Eind mei 2012 kon hij pas beginnen met een COVA-training. Klager heeft destijds aangegeven niet akkoord te gaan met klinische opname. Voor de rest wilde klager wel degelijk meewerken.
Verwezen wordt naar de brief van de reclasseringsmedewerkster mevrouw L. K. die vanaf november 2011 tot heden zeer betrokken is geweest bij de detentiefasering en verlofaanvragen van klager. Van recidiverisico dan wel risico van middelengebruik is geen
sprake. Het is geenszins aan klager te wijten dat het TR-programma ‘Binnen Beginnen’ nog niet is gestart.
De p.i. wil klager geen onderliggende stukken verstrekken. Inmiddels hebben het MDO en de vrijhedencommissie van de inrichting positief beslist op de nieuwe verlofaanvraag van klager.

Namens de Staatssecretaris is de bestreden beslissing als volgt toegelicht.
Het OM heeft negatief geadviseerd op grond van het vermoeden dat verlof zal leiden tot middelengebruik en het risico van recidive. Klager kent een forse verslavingsproblematiek, hetgeen in het verleden tot veel problemen heeft geleid. De p.i. is
eveneens negatief en stelt als voorwaarde dat er eerst een indicatiestelling ten aanzien van de behandeling moet worden afgegeven voordat aan het verlenen van vrijheden kan worden gedacht. Klager heeft in november 2011 aangegeven niet te willen
meewerken aan een geïndiceerde klinische behandeling, terwijl uit de Risc volgde dat er in verband met gesignaleerde problemen daar toch wel redenen voor zijn. Inmiddels heeft klager zijn mening herzien en vanaf begin maart 2012 is hij deelnemer aan
‘Binnen Beginnen’. Feitelijk is er nog niet gewerkt aan een of andere vorm van behandeling ten aanzien van zijn verslavingsproblematiek. In de lijn van de adviezen van het OM en de inrichting en het nog niet opstarten van de behandeling van de forse
problematiek is de tijd nog niet rijp om toestemming te verlenen voor verlof. Daarbij komt dat klager in eerste instantie zelf geweigerd heeft om ook maar ergens aan mee te werken. Een nieuw inrichtingsadvies is aangekondigd. Indien klagers behandeling
dan is aangevangen, vervalt de reden om hem geen verlof te verlenen. Zover is het echter nog niet.

Op klagers verlofaanvraag zijn de volgende adviezen uitgebracht.

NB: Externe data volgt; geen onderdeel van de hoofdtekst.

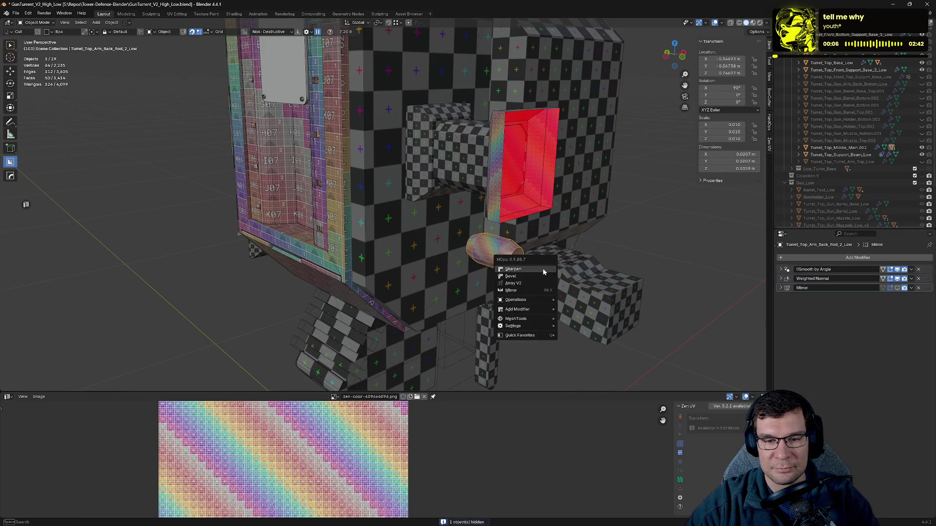
pyautogui.click(542, 268)
pyautogui.press('q')
pyautogui.click(543, 268)
pyautogui.click(781, 280)
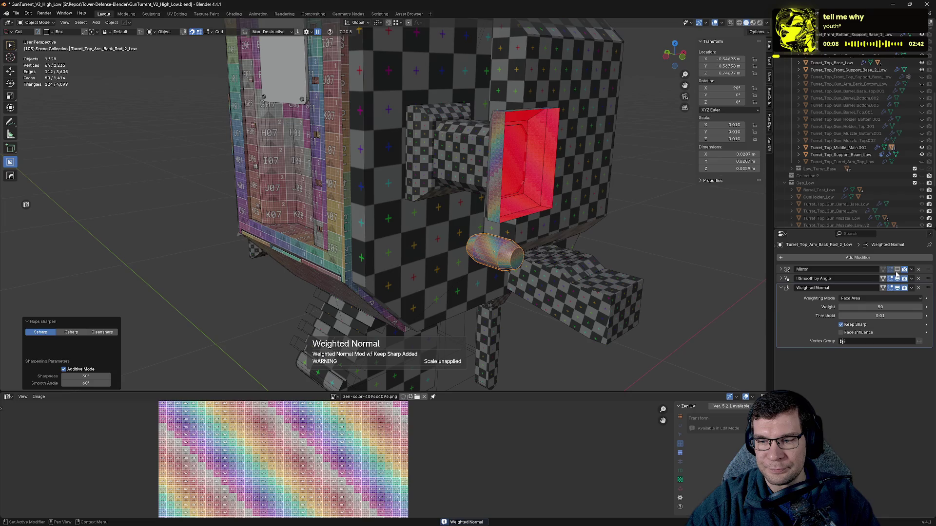
pyautogui.click(780, 288)
pyautogui.moveTo(928, 270); pyautogui.dragTo(928, 291)
pyautogui.press('h')
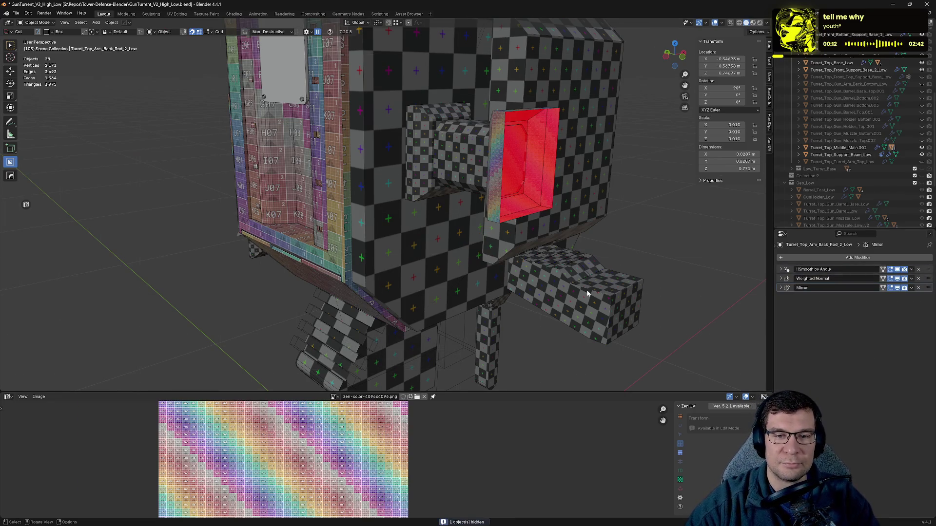
pyautogui.scroll(2, 431, 242)
pyautogui.scroll(2, 431, 242)
pyautogui.scroll(2, 552, 251)
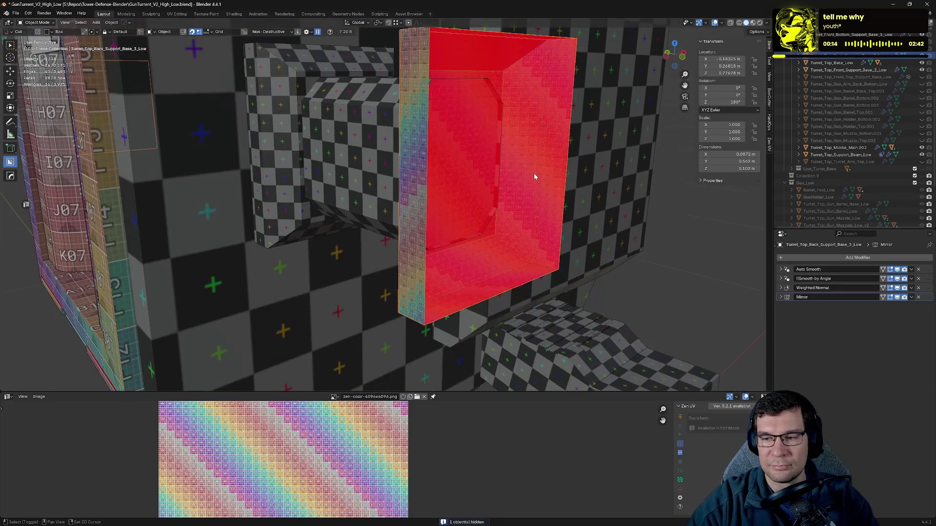
# - Select the small red-capped support box, remove its checker override and move Mirror last
pyautogui.click(557, 209)
pyautogui.moveTo(554, 210)
pyautogui.mouseDown(button='middle')
pyautogui.moveTo(476, 221)
pyautogui.moveTo(522, 218)
pyautogui.mouseUp(button='middle')
pyautogui.click(476, 221)
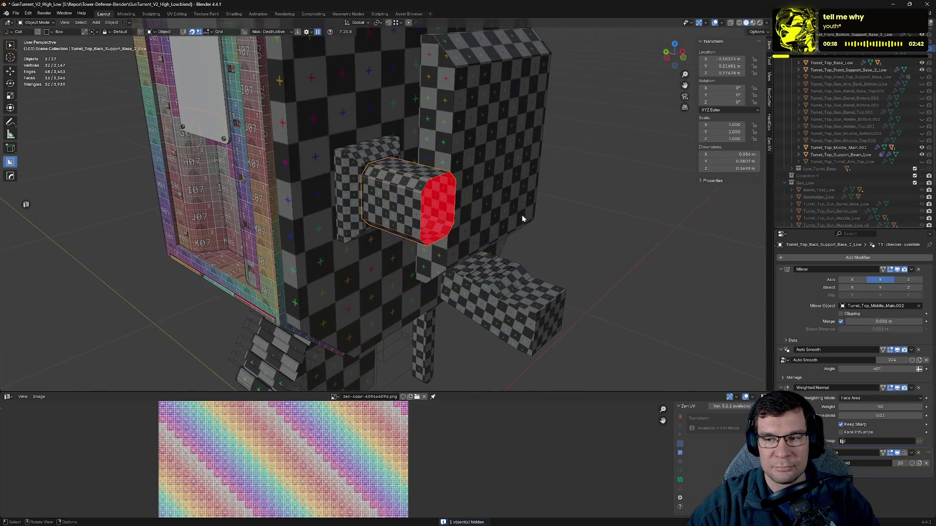
pyautogui.click(781, 269)
pyautogui.click(781, 279)
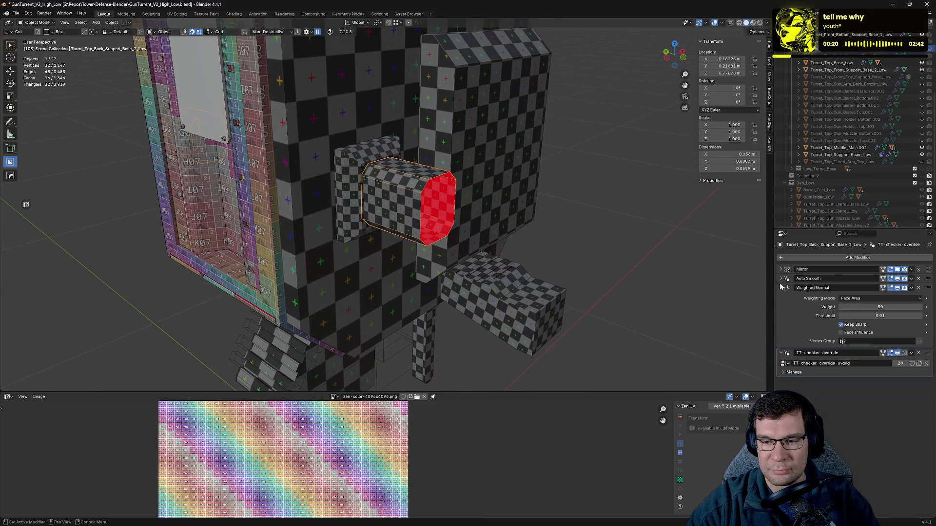
pyautogui.click(781, 289)
pyautogui.click(782, 297)
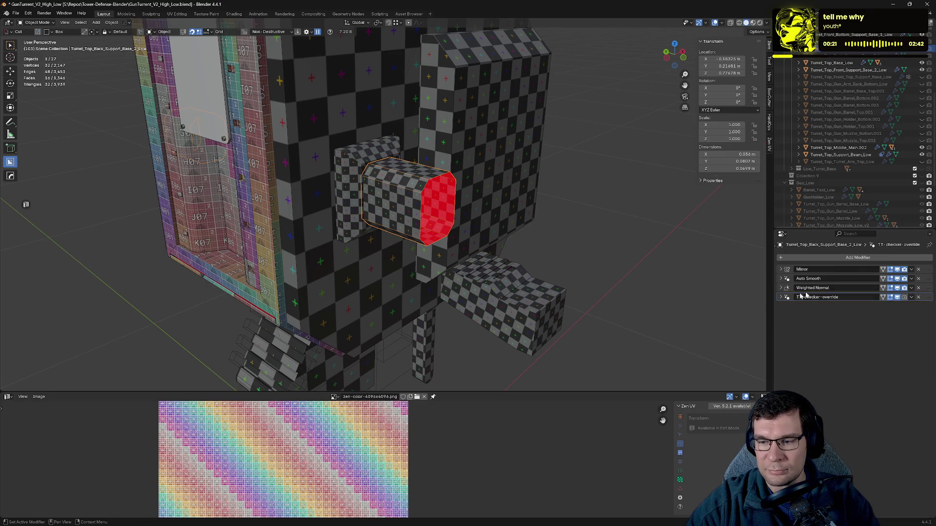
pyautogui.click(919, 298)
pyautogui.moveTo(928, 269)
pyautogui.mouseDown()
pyautogui.moveTo(780, 308)
pyautogui.moveTo(665, 292)
pyautogui.mouseUp()
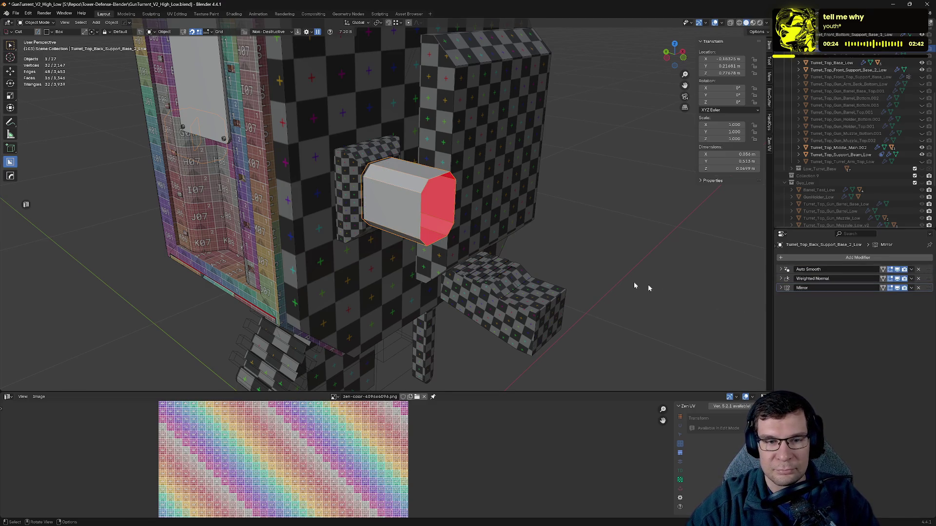
# - Apply the colour grid checker texture to the support box in edit mode
pyautogui.press('Tab')
pyautogui.press('alt+q')
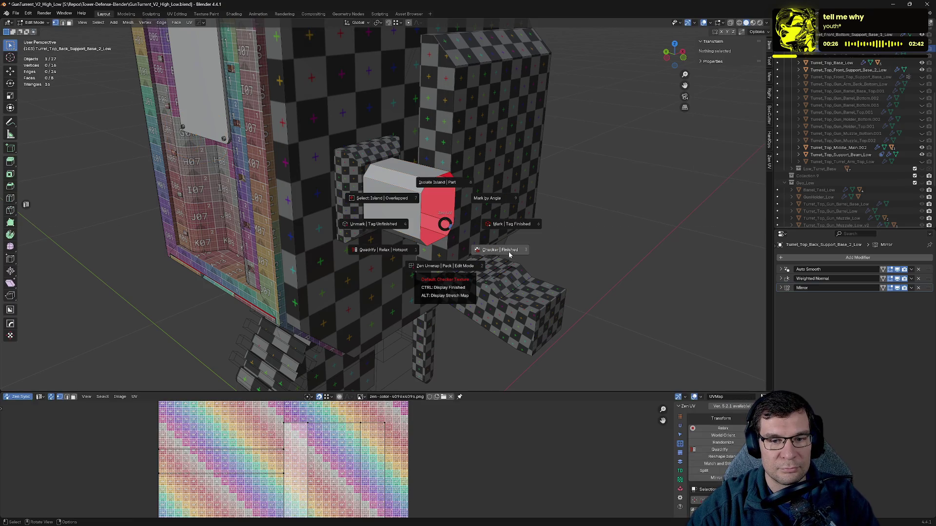
pyautogui.click(503, 253)
pyautogui.scroll(2, 504, 253)
pyautogui.scroll(2, 483, 222)
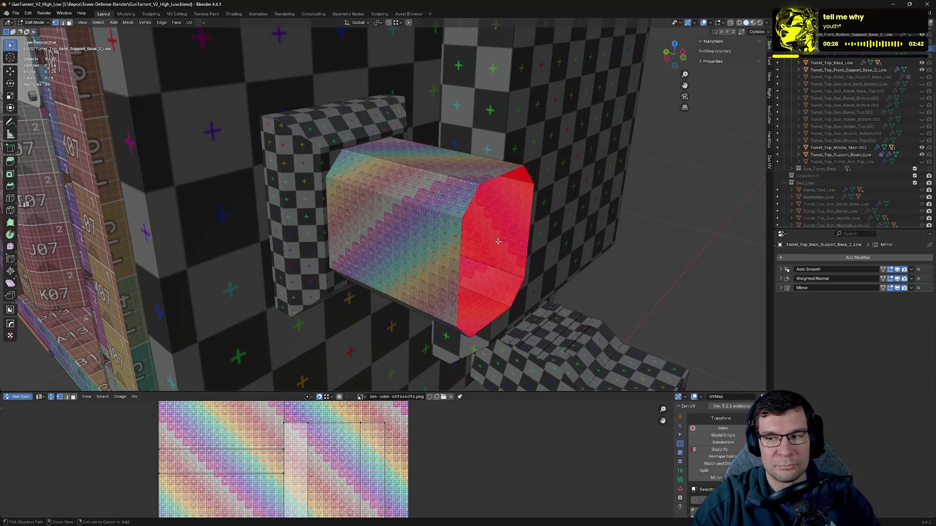
# - Save the turret file and return the support piece to Object Mode
pyautogui.press('ctrl+s')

De directeur van de locatie Norgerhaven te Veenhuizen heeft een positieve beschrijving gegeven van klagers gedrag in de inrichting en niet negatief en niet positief geadviseerd ten aanzien van de verlofaanvraag en de beslissing op de verlofaanvraag
overgelaten aan de selectiefunctionaris.
Het Openbaar Ministerie heeft aangegeven dat klager zich langere tijd heeft schuldig gemaakt aan overtreding van de Opiumwet in de verslaafdenscène, waar hij zelf ook deel van uitmaakte. Tegen deze achtergrond bestaat het risico dat eventuele verloven
leiden tot misbruik van verdovende middelen en/of alcohol. Tevens bestaat het gevaar van het plegen van strafbare feiten.
De politie Gelderland-Zuid heeft geen bezwaar tegen klagers verblijf op het opgegeven verlofadres.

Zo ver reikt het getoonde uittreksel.